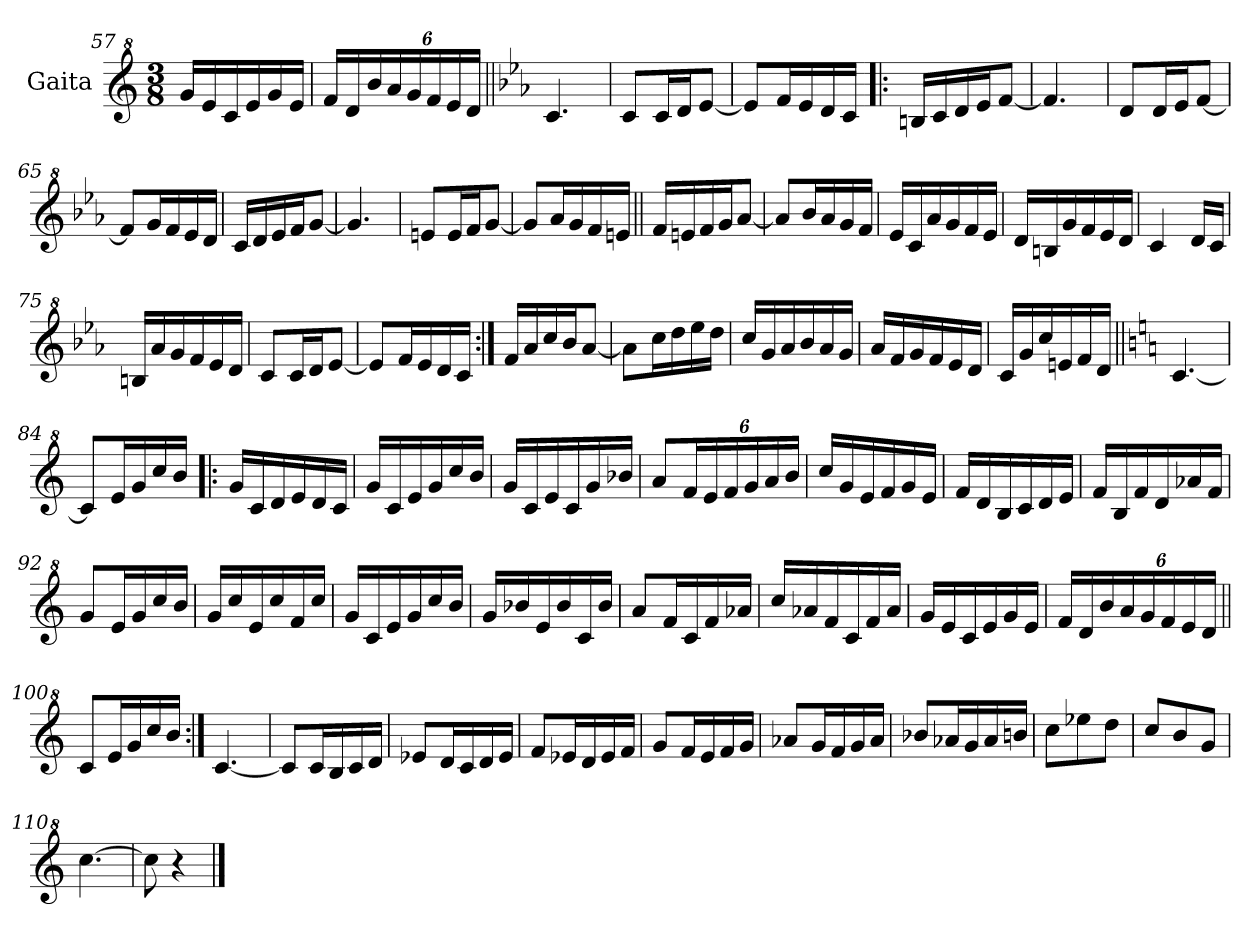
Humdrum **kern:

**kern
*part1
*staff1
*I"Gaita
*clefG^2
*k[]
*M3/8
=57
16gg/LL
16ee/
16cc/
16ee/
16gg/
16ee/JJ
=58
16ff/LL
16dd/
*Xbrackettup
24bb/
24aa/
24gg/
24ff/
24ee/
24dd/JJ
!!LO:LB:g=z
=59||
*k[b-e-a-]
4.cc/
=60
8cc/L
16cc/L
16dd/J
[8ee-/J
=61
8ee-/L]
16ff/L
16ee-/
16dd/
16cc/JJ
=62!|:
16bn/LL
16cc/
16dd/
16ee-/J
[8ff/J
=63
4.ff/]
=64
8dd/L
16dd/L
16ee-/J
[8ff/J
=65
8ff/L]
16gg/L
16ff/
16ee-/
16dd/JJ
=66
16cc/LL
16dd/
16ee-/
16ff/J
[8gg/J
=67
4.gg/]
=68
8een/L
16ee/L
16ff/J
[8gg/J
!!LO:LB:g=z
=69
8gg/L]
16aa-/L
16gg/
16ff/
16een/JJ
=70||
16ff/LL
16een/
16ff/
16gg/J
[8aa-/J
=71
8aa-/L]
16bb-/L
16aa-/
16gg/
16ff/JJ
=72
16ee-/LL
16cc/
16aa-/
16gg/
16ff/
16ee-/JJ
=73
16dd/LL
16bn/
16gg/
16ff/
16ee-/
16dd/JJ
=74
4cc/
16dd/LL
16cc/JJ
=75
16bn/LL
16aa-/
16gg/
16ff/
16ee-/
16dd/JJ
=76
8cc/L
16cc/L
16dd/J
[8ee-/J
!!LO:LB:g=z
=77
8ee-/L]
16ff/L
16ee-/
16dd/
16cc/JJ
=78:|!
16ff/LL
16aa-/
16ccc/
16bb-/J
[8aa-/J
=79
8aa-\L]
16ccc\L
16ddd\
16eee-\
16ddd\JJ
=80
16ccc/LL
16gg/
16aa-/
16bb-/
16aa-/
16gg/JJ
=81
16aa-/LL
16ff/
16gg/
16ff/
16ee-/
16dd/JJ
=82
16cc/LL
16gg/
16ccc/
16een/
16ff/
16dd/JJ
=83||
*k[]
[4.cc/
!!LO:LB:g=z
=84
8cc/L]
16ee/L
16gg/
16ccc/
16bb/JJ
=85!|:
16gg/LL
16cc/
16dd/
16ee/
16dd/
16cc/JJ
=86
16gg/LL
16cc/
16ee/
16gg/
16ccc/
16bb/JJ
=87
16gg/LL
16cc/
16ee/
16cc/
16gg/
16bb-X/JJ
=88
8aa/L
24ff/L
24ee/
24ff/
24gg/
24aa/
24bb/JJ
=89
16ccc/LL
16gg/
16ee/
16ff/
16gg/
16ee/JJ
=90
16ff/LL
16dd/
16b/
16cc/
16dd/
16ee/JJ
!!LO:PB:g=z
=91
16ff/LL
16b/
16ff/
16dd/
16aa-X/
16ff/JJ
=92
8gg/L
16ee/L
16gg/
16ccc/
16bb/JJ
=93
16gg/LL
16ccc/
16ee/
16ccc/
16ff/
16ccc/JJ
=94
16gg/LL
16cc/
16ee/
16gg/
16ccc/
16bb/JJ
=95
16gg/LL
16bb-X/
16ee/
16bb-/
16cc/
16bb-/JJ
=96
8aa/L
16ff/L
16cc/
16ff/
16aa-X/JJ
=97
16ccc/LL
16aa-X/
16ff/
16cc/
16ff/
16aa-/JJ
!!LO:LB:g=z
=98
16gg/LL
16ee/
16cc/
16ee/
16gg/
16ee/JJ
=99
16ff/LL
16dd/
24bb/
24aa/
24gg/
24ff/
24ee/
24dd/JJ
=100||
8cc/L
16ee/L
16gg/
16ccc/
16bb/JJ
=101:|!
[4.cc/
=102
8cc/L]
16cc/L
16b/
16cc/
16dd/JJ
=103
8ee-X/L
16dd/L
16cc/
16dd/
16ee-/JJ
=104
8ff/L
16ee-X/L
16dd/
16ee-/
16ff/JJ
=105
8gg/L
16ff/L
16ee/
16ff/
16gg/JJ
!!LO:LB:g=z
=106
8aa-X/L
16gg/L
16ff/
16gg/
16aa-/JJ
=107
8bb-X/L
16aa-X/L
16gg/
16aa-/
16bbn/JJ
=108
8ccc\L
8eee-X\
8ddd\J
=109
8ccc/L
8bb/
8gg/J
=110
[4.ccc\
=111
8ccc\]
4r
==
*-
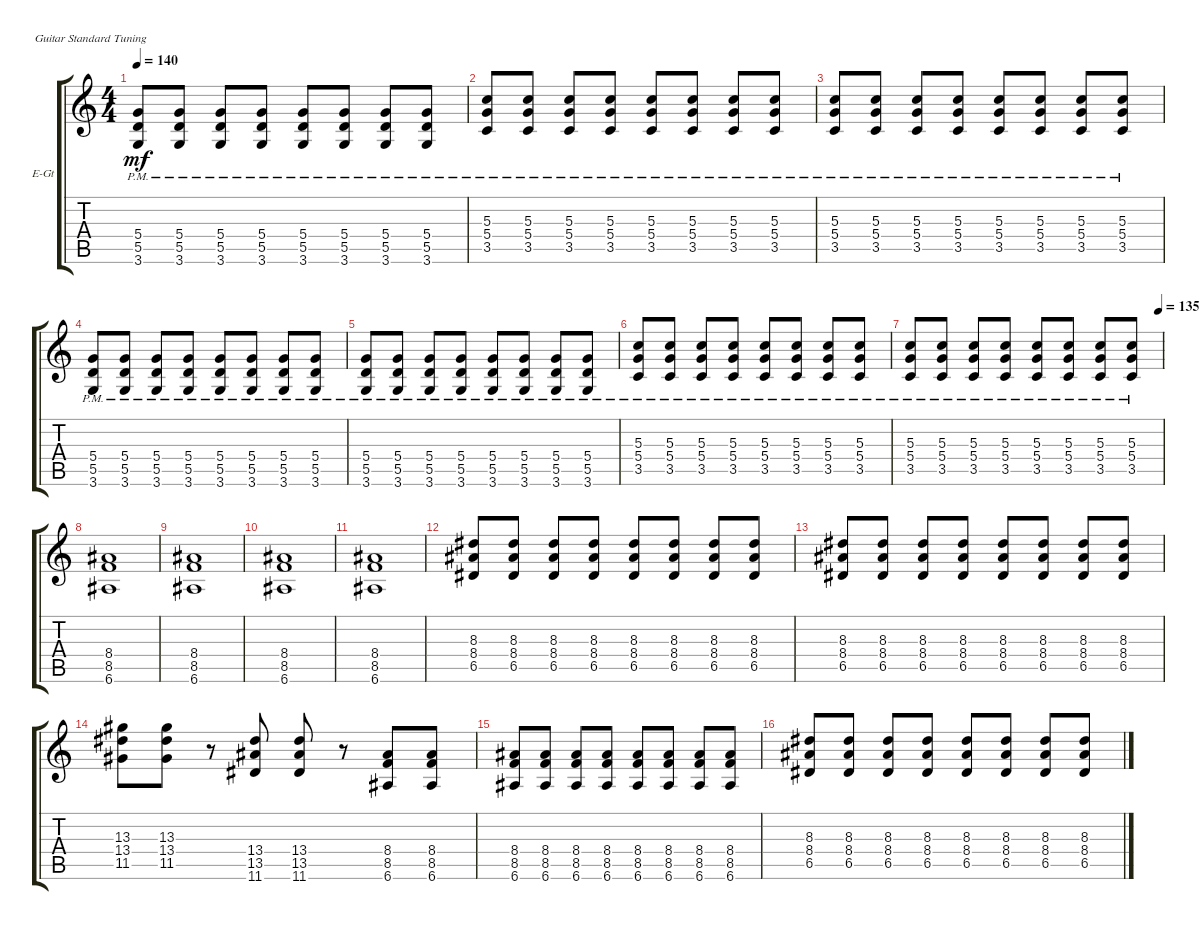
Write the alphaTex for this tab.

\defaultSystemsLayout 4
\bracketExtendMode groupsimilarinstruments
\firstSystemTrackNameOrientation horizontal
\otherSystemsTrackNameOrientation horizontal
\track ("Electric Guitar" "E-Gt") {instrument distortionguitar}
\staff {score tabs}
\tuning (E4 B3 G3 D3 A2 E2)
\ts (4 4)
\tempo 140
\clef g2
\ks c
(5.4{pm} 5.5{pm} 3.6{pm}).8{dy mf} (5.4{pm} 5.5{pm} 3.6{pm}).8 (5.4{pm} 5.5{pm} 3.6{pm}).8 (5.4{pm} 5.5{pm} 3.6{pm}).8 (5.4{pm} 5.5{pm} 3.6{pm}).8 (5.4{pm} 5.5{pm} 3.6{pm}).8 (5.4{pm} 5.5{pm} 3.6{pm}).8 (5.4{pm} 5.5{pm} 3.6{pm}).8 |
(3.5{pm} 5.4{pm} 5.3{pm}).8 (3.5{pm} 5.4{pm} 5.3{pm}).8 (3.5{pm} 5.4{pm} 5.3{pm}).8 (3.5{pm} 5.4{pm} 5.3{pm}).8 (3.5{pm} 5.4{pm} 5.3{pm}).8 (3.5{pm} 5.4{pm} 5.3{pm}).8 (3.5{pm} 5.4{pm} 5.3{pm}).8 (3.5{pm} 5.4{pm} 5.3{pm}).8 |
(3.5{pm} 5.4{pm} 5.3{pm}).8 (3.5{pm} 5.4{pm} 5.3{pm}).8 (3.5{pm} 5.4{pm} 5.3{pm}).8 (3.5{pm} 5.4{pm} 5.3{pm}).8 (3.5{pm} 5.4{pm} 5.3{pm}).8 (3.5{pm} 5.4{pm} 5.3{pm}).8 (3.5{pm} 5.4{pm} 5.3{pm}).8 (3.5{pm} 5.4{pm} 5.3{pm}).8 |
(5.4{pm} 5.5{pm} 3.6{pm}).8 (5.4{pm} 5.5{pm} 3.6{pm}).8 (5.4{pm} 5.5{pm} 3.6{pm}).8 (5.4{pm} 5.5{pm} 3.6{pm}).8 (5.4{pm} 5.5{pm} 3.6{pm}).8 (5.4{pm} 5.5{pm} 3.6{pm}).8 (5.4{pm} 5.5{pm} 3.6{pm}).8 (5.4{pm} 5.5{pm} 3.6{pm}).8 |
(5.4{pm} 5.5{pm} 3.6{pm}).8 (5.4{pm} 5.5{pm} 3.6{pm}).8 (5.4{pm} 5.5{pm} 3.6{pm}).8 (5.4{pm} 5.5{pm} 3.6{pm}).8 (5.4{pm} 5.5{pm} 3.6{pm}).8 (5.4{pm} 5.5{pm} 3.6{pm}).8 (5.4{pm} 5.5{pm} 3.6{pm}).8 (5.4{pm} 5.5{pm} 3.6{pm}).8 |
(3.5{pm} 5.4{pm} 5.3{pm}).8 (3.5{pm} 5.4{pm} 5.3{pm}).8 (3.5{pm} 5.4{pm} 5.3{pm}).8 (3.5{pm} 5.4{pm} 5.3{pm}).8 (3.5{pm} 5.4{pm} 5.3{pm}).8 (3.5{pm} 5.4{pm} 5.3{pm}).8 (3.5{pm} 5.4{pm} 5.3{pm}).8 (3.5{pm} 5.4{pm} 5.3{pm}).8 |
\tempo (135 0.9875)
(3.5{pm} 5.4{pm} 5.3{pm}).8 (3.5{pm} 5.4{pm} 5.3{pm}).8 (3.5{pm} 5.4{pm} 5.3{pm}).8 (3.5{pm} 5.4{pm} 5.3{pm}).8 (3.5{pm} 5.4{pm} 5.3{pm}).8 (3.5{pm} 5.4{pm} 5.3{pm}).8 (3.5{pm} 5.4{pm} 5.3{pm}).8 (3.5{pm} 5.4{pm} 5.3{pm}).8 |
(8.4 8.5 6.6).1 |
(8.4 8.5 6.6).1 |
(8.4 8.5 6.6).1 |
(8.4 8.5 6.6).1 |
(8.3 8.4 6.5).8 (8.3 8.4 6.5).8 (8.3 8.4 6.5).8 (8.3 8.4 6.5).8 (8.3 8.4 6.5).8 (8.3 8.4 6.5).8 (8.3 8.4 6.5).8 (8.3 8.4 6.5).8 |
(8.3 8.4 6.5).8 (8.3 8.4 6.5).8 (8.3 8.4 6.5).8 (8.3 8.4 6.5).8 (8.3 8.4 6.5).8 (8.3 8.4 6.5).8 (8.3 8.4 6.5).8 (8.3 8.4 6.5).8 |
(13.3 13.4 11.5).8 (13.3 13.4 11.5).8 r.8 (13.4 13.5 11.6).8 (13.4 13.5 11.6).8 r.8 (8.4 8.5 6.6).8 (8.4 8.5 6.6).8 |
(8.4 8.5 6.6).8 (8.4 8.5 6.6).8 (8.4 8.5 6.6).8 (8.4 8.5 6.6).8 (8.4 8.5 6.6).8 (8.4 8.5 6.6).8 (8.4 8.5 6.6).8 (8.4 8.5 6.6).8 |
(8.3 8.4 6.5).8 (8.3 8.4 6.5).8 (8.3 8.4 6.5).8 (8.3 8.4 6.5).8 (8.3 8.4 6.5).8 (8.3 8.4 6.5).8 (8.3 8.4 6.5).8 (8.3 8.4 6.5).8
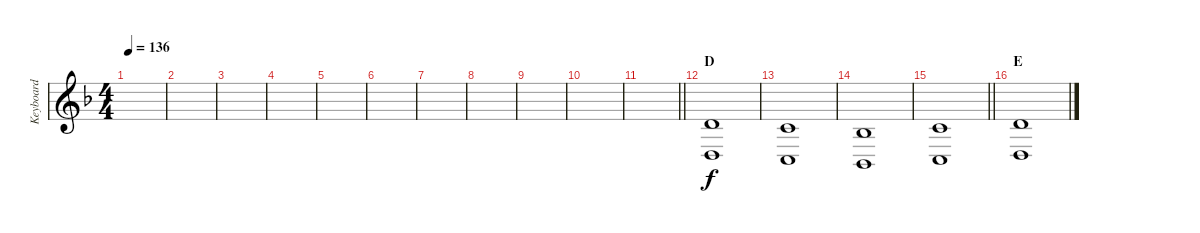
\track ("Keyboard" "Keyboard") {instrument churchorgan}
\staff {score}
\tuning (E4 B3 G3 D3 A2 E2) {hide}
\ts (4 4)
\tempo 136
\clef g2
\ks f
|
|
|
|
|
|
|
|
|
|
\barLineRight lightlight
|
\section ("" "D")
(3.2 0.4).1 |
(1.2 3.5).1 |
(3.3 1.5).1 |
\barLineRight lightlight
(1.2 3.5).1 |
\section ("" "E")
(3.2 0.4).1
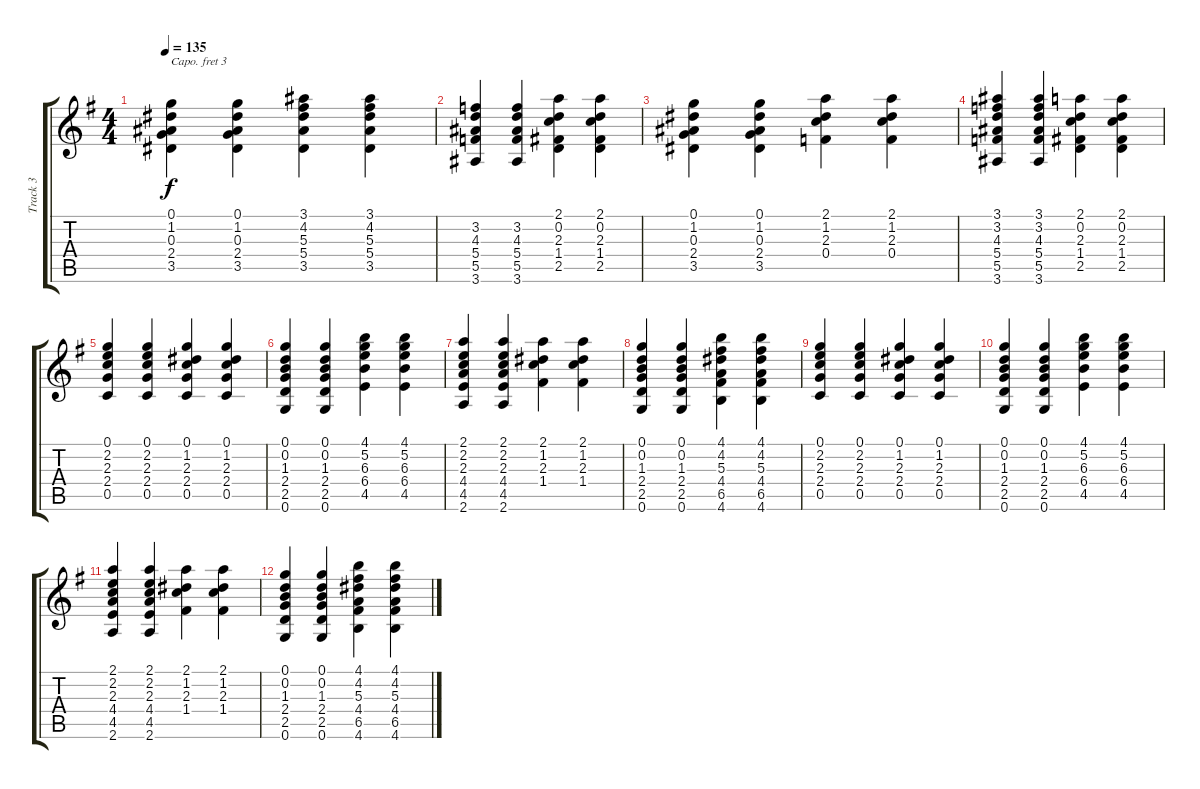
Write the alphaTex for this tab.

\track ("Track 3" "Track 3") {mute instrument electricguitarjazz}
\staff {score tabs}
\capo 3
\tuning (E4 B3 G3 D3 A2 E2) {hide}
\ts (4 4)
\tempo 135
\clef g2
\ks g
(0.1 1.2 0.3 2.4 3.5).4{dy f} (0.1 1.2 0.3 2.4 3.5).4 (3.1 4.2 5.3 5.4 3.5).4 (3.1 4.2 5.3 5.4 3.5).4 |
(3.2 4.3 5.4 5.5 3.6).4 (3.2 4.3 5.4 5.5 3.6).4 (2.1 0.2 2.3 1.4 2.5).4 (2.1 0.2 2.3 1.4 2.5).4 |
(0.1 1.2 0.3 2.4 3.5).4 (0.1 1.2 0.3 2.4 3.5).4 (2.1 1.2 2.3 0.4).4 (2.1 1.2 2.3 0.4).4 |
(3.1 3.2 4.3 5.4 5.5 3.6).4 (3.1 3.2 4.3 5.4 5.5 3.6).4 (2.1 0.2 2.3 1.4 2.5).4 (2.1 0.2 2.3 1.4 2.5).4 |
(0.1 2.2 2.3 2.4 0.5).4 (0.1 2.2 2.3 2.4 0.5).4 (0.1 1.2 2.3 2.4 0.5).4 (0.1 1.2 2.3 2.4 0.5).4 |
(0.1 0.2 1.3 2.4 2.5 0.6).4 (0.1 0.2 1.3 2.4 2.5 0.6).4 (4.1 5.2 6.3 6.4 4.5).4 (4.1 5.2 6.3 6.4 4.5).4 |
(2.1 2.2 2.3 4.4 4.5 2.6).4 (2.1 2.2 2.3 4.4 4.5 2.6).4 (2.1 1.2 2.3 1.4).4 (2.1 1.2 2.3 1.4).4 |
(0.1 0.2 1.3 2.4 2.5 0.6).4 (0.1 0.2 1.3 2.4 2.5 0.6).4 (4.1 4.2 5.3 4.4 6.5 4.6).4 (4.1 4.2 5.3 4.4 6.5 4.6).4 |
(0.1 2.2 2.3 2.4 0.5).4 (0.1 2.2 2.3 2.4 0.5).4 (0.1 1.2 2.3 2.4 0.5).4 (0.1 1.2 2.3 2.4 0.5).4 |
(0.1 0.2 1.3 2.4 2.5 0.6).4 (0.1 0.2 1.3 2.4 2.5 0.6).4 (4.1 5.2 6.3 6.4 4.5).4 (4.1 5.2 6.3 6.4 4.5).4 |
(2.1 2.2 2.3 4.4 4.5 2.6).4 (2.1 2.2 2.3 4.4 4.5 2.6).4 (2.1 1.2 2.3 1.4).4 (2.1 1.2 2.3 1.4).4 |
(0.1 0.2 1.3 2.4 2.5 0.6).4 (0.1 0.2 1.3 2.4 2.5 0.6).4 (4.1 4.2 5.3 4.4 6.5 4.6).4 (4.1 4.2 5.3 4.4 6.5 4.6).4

Stated exercise
Gather every line of the records that contains the string "horizontal", and copy each one in full. Case counts.

Solution for this problem
\firstSystemTrackNameOrientation horizontal
\otherSystemsTrackNameOrientation horizontal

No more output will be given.